This section is under construction (July 2010)
A number of practical limitations due to the choice of organism and/or growth substrate used can affect growth in chemostat culture and should be considered and, where possible, overcome in order to maximise the stability of the culture.
Biofilm growth on the walls of the culture vessel and on outflowing tubing can result in a chemostat culture that is essentially useless for any form of kinetic work. Glass surfaces can be rendered hydrophobic by an application of a silanising agent, such as dichlorodimethylsilane (typically purchased as a 2% solution in an organic solvent). Silanising glass is a simple procedure but best carried out in a fumehood since hydrogen chloride gas is evolved. The culture vessel should be washed thoroughly with detergent and then rinsed with MilliQ water before drying with a tissue. A dichlorodimethylsilane solution is applied using a tissue to all surfaces, paying particular attention to the overflow, and allowed to act on the glass for 15 minutes. In the case of small growth vessels, it is usually more convenient to fill the vessel with silanising solution, leave for 15 minutes then empty. The treated vessel should be washed in hot water containing detergent and dried before autoclaving. One silanising treatment is usually sufficient to last for several months of growth.
Cultures maintained at a high OD or that are growing on substrates such as sugars or glycerol are particularly prone to foaming. Certain members of the Bacteria produce extracellular polysaccharides that can increase foam production - such as Xanthobacter spp. The main effects of foam on a chemostat culture are (1) altering the efficiency of the culture overflow, resulting in altered flowrates and (2) introducing heterogeneity to the culture.
Many bioreactors are manufactured with automated foam-control systems which consist of a pair of electrodes - one under the surface of the culture and one held a few centimetres above the surface. In the even of foam being produced, a circuit between the electrodes is completed and a controller introduces a defined volume of an antifoam agent into the culture, dispersing the foam. Since prevention is always better than cure, antifoam can be added directly to the inflowing medium prior to autoclaving, effectively preventing foam formation. 0.002% (v/v) silicone-based antifoam (i.e. 20µL per litre of medium) is sufficient in most cases. Antifoaming agents come in two basic types - a type that is virtually immiscable in water and must be emulsified (e.g. Antifoam A) and a soluble type (e.g. Antifoam 289). In my hands, the soluble varieties are easier to work with and give more efficient results.

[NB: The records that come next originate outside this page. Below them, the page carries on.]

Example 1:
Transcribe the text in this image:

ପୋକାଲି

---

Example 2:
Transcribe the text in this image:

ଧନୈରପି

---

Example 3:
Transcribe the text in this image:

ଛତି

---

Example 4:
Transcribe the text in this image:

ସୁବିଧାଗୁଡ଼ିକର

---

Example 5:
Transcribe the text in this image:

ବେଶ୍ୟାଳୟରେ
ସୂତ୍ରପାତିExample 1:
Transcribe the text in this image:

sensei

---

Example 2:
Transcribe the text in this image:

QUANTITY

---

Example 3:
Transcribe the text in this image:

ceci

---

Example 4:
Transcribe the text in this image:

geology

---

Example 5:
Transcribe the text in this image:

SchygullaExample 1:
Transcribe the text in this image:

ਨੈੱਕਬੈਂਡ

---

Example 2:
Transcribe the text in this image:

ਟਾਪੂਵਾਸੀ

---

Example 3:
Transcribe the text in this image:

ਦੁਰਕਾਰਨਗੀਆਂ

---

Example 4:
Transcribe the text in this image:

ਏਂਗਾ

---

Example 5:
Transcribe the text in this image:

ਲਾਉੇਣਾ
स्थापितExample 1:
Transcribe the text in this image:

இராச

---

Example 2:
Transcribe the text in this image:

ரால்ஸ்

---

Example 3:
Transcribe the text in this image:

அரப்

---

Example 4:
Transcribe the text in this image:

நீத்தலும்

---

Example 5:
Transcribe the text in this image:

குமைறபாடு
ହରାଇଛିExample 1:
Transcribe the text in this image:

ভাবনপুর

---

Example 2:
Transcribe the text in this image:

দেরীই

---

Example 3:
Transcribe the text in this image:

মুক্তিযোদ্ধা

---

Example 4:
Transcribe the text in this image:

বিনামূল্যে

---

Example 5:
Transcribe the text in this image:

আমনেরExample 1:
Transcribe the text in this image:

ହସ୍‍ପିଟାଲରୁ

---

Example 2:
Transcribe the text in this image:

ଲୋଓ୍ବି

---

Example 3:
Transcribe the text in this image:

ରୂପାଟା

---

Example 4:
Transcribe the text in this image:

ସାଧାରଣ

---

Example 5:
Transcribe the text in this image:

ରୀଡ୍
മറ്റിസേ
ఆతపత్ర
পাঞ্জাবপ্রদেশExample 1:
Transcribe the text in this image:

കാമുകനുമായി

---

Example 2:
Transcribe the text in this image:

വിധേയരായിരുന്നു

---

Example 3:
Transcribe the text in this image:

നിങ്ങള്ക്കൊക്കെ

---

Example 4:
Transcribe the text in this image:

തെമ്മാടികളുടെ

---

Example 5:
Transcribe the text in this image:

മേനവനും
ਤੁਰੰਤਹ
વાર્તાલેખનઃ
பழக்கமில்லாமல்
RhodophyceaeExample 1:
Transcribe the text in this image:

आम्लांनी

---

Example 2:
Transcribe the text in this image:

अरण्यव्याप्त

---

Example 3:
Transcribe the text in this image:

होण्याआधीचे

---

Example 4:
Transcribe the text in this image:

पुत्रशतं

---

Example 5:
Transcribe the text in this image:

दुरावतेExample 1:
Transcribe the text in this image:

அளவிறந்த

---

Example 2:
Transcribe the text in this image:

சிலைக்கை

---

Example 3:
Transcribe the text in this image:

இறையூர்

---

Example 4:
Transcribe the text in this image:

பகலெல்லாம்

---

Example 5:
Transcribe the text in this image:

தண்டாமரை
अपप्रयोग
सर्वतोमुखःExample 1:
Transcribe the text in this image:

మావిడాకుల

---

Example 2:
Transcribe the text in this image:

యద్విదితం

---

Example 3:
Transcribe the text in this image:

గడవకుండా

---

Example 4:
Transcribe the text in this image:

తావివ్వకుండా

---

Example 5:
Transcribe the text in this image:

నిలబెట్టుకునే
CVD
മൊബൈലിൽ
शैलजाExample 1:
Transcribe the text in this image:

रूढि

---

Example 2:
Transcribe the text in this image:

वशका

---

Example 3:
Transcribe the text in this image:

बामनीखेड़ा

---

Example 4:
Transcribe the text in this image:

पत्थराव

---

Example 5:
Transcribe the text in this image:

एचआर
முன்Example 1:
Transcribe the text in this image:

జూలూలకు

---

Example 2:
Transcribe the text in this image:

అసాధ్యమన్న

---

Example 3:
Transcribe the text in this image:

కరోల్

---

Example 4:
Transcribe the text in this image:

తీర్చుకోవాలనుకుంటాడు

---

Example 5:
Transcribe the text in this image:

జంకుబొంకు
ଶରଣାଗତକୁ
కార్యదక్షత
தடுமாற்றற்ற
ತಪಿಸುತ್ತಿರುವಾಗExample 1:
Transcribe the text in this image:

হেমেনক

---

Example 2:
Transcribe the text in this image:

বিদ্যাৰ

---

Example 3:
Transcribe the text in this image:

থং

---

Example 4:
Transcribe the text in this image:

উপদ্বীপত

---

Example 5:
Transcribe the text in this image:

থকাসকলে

All bioreactor systems have pumps for acid/base and a pH probe to keep the culture at a constant pH during growth. It is generally most practical to use quite concentrated acid and base since the reservoirs will not need refilling very often, but this should be done with care as strong acid/base can damage tubing and kill cells upon contact with the culture. 2M hydrochloric acid and 2M sodium hydroxide are generally suitable, though, if working with an organism that, for example, produces sulfate as its metabolic end product (e.g. Thiobacillus thioparus grown under thiosulfate-limitation), use of sulfuric acid (1M) is suitable. For organisms grown under "marine" conditions, hydrochloric acid/sodium hydroxide can be unsuitable as they will increase the NaCl concentration in the medium. Avoid the use of carbonates as bases when growing autotrophs - they provide an additional carbon-source!
For most applications, silicone tubing is sufficient, however, it should not be used for growth under anoxic conditions or when efluent oxygen is to be determined since it is permiable to oxygen. When working with volatile compounds such as sulfides or aromatics, silicone tubing is, again, not suitable. For these applications, tubing such as Viton® is more useful, albeit expensive.